MADE 2023 – Tilting at Windmills
I spent much of last week walking the floor of the MADE bicycle show in Portland, OR, drifting in and out of booths, running my eye over the best work of the best bike builders, and trying to understand what it all means. “What’s the coolest bike you’ve seen?” was a frequent question. “I don’t know. They’re all so cool,” I usually replied.
I had a five-hour flight home to think about what to tell you about this show and came up nearly empty, until I realized, at last, that the bikes, beautiful, startling and varied though they were, might have been so many red herring, working against the current. The thing about the show, about this niche of a niche of the bike business, is that the people are, for better and worse, my people.
There in the partial darkness of the rambling, old warehouse at the Zidell Yards, perched on the banks of the Willamette River, everyone sweating in the late summer funk, gathered a group of strange individuals, irreverent, creative, profane, romantic and driven, who do what they do despite its poor commercial prospects and obscurity to the everyday horde of bike riders.

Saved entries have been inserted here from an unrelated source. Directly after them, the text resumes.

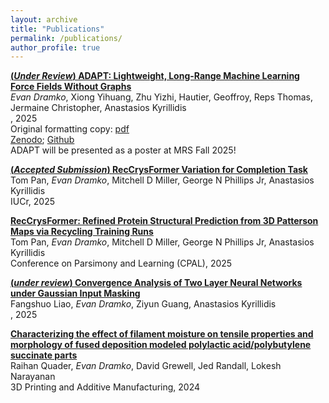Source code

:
 ```yaml
---
layout: archive
title: "Publications"
permalink: /publications/
author_profile: true
---
```


[**(*Under Review*) ADAPT: Lightweight, Long-Range Machine Learning Force Fields Without Graphs**](https://arxiv.org/abs/2509.24115)<br>
*Evan Dramko*, Xiong Yihuang, Zhu Yizhi, Hautier, Geoffroy, Reps Thomas, Jermaine Christopher, Anastasios Kyrillidis<br>
, 2025<br>
Original formatting copy: [pdf](../files/prerelease_ADAPT.pdf)  
[Zenodo](https://zenodo.org/records/17317543); [Github](https://github.com/EvanDramko/ADAPT_Released)  
ADAPT will be presented as a poster at MRS Fall 2025!

[**(*Accepted Submission*) RecCrysFormer Variation for Completion Task**]()<br>
Tom Pan, *Evan Dramko*, Mitchell D Miller, George N Phillips Jr, Anastasios Kyrillidis<br>
IUCr, 2025<br>


[**RecCrysFormer: Refined Protein Structural Prediction from 3D Patterson Maps via Recycling Training Runs**](https://scholar.google.com/citations?view_op=view_citation&hl=en&user=iKjv4W4AAAAJ&citation_for_view=iKjv4W4AAAAJ:u-x6o8ySG0sC)<br>
Tom Pan, *Evan Dramko*, Mitchell D Miller, George N Phillips Jr, Anastasios Kyrillidis<br>
Conference on Parsimony and Learning (CPAL), 2025<br>

[**(*under review*) Convergence Analysis of Two Layer Neural Networks under Gaussian Input Masking**]()<br>
Fangshuo Liao, *Evan Dramko*, Ziyun Guang, Anastasios Kyrillidis<br>
, 2025<br>

[**Characterizing the effect of filament moisture on tensile properties and morphology of fused deposition modeled polylactic acid/polybutylene succinate parts**](https://scholar.google.com/citations?view_op=view_citation&hl=en&user=iKjv4W4AAAAJ&citation_for_view=iKjv4W4AAAAJ:u5HHmVD_uO8C)<br>
Raihan Quader, *Evan Dramko*, David Grewell, Jed Randall, Lokesh Narayanan<br>
3D Printing and Additive Manufacturing, 2024<br>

Nao Tomii, who is somehow not well-known even among bike nerds, is possibly the most underrated builder currently plying his trade in the United States, and yet he strode the show floor beaming beatifically and having a fine time. B Vivit stood in her Hot Salad booth administering hugs and smiles to her many friends, and when asked about her own bikes, deferred her interlocutors to Ashely at Significant Other Bikes, just across the way. “Her bikes are amazing. You should check them out,” she said.
We are, all of us there, just tilting at windmills, fighting against homogeneity, against cliche, against practicality, against the crushing force of global capitalism.

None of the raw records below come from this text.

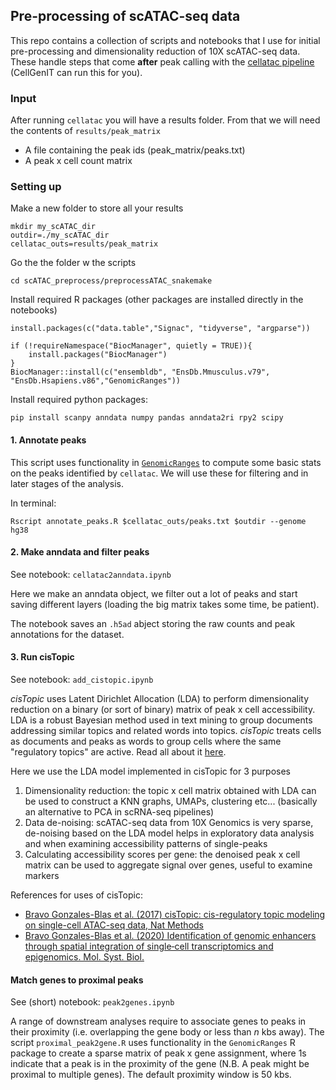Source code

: ## Pre-processing of scATAC-seq data

This repo contains a collection of scripts and notebooks that I use for initial pre-processing and dimensionality reduction of 10X scATAC-seq data. These handle steps that come **after** peak calling with the [cellatac pipeline](https://github.com/cellgeni/cellatac) (CellGenIT can run this for you). 

### Input 
After running `cellatac` you will have a results folder. From that we will need the contents of `results/peak_matrix`

- A file containing the peak ids (peak_matrix/peaks.txt)
- A peak x cell count matrix

### Setting up

Make a new folder to store all your results

```
mkdir my_scATAC_dir
outdir=./my_scATAC_dir
cellatac_outs=results/peak_matrix
```

Go the the folder w the scripts
```
cd scATAC_preprocess/preprocessATAC_snakemake
```

Install required R packages (other packages are installed directly in the notebooks)
```
install.packages(c("data.table","Signac", "tidyverse", "argparse"))

if (!requireNamespace("BiocManager", quietly = TRUE)){
    install.packages("BiocManager")
}
BiocManager::install(c("ensembldb", "EnsDb.Mmusculus.v79", "EnsDb.Hsapiens.v86","GenomicRanges"))

```

Install required python packages:
```
pip install scanpy anndata numpy pandas anndata2ri rpy2 scipy
```


#### 1. Annotate peaks 

This script uses functionality in [`GenomicRanges`](https://bioconductor.org/packages/release/bioc/vignettes/GenomicRanges/inst/doc/GenomicRangesIntroduction.html) to compute some basic stats on the peaks identified by `cellatac`. We will use these for filtering and in later stages of the analysis. 

In terminal:
```
Rscript annotate_peaks.R $cellatac_outs/peaks.txt $outdir --genome hg38
```

#### 2. Make anndata and filter peaks

See notebook: `cellatac2anndata.ipynb`

Here we make an anndata object, we filter out a lot of peaks and start saving different layers (loading the big matrix takes some time, be patient).

The notebook saves an `.h5ad` abject storing the raw counts and peak annotations for the dataset.

#### 3. Run cisTopic 

See notebook: `add_cistopic.ipynb`

_cisTopic_ uses Latent Dirichlet Allocation (LDA) to perform dimensionality reduction on a binary (or sort of binary) matrix of peak x cell accessibility. LDA is a robust Bayesian method used in text mining to group documents addressing similar topics and related words into topics. _cisTopic_ treats cells as documents and peaks as words to group cells where the same "regulatory topics" are active. Read all about it [here](https://github.com/aertslab/cisTopic).

Here we use the LDA model implemented in cisTopic for 3 purposes

1. Dimensionality reduction: the topic x cell matrix obtained with LDA can be used to construct a KNN graphs, UMAPs, clustering etc... (basically an alternative to PCA in scRNA-seq pipelines)
2. Data de-noising: scATAC-seq data from 10X Genomics is very sparse, de-noising based on the LDA model helps in exploratory data analysis and when examining accessibility patterns of single-peaks
3. Calculating accessibility scores per gene: the denoised peak x cell matrix can be used to aggregate signal over genes, useful to examine markers 

References for uses of cisTopic: 
- [Bravo Gonzales-Blas et al. (2017) cisTopic: cis-regulatory topic modeling on single-cell ATAC-seq data, Nat Methods](https://www.nature.com/articles/s41592-019-0367-1)
- [Bravo Gonzales-Blas et al. (2020) Identification of genomic enhancers through spatial integration of single‐cell transcriptomics and epigenomics. Mol. Syst. Biol.](https://www.embopress.org/doi/full/10.15252/msb.20209438) 
 

#### Match genes to proximal peaks

See (short) notebook: `peak2genes.ipynb`

A range of downstream analyses require to associate genes to peaks in their proximity (i.e. overlapping the gene body or less than _n_ kbs away). The script `proximal_peak2gene.R` uses functionality in the `GenomicRanges` R package to create a sparse matrix of peak x gene assignment, where 1s indicate that a peak is in the proximity of the gene (N.B. A peak might be proximal to multiple genes). The default proximity window is 50 kbs.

The industry churns like an ocean, spitting these small builders up on the shore. Decisions get made on high, at the big companies, in California, in Japan, in Europe, bike shops shifting in the currents and tides. And this lot sits in their garages or barns or cheap commercial spaces with brazing torches and TIG-welders, trying to eke out a living.

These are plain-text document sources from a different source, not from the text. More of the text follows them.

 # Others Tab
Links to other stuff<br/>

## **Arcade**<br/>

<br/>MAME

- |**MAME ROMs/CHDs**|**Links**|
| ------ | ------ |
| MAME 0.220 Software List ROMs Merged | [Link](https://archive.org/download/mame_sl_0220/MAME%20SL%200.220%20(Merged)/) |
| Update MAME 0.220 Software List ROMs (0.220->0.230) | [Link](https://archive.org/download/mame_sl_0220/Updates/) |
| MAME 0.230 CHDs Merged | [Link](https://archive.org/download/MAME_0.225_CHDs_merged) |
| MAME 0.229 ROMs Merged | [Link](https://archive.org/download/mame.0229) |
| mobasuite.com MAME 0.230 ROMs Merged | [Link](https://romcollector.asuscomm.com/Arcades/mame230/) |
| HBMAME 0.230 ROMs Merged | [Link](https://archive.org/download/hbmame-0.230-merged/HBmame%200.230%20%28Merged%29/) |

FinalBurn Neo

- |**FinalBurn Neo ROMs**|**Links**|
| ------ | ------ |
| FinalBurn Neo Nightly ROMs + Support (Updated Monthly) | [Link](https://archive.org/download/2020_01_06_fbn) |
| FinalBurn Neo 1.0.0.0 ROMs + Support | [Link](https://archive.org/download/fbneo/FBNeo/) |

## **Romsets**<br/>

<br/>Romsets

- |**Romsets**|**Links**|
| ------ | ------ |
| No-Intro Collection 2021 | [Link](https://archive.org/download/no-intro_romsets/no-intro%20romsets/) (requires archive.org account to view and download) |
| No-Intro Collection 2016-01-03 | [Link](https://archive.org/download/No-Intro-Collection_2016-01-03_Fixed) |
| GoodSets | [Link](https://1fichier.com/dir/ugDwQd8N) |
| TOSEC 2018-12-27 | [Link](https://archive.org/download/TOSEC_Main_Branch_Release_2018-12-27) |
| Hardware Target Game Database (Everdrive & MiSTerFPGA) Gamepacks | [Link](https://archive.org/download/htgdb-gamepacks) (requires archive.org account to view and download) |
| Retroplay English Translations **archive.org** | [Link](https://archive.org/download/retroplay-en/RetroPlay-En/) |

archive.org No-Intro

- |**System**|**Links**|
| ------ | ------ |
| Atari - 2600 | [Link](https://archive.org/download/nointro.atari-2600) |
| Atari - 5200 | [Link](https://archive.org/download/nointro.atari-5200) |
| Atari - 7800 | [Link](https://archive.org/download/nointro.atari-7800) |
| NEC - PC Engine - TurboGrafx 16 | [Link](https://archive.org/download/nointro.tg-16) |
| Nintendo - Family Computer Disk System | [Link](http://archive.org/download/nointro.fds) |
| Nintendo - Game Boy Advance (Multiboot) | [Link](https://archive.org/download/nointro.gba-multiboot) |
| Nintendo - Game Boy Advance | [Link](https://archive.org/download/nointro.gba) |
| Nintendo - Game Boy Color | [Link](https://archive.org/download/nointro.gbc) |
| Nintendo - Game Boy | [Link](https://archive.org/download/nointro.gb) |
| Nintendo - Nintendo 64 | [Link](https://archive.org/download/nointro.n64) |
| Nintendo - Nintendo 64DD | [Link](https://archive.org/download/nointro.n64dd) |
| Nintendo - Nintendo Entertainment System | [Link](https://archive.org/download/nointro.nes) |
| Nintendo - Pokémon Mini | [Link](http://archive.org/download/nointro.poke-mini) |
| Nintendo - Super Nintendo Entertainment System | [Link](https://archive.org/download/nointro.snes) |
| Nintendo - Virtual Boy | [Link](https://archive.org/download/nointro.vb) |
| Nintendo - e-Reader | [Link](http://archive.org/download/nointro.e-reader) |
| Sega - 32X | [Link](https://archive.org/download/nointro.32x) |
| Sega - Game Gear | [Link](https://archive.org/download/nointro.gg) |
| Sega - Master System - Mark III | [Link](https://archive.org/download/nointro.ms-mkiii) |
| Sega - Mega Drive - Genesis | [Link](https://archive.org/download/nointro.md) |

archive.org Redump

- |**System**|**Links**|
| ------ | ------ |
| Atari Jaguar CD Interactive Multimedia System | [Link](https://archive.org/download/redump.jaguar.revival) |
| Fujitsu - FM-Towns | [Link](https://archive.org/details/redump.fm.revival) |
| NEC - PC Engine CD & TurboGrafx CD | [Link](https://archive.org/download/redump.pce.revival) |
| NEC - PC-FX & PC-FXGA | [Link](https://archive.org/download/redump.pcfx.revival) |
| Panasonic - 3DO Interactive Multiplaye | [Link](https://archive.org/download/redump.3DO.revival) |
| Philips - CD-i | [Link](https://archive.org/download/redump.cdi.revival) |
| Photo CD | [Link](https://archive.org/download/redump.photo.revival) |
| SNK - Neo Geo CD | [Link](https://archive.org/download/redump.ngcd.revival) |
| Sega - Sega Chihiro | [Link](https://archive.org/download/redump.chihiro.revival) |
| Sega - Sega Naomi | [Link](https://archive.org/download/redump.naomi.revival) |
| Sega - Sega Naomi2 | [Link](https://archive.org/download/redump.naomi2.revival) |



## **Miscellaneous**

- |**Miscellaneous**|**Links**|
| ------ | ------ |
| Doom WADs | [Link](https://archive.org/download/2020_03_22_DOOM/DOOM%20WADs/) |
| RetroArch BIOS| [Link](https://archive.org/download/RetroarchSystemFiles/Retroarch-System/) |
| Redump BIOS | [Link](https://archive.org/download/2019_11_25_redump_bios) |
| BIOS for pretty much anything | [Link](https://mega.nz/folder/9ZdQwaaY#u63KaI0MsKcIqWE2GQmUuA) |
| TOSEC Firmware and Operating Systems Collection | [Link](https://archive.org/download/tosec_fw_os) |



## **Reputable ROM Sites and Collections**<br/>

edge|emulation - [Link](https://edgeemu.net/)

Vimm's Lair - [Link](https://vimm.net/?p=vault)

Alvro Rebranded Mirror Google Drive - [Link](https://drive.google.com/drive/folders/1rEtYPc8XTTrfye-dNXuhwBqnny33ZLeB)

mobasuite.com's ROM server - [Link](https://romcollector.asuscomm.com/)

There was so much to see at MADE 2023. Without much work you can find the explicit bicycle pornography I saw in the dim light of the Portland summer. It’s worth looking at, poring over, trying to understand. I really wish, though, that you could meet this rag-tag bunch of weirdos. They’re fun. They’re inspiring. And, they love bicycles in a way that you and I think we do, but realize, when confronted by their work, that we’ve only just got a crush, that we’re still just absolute beginners.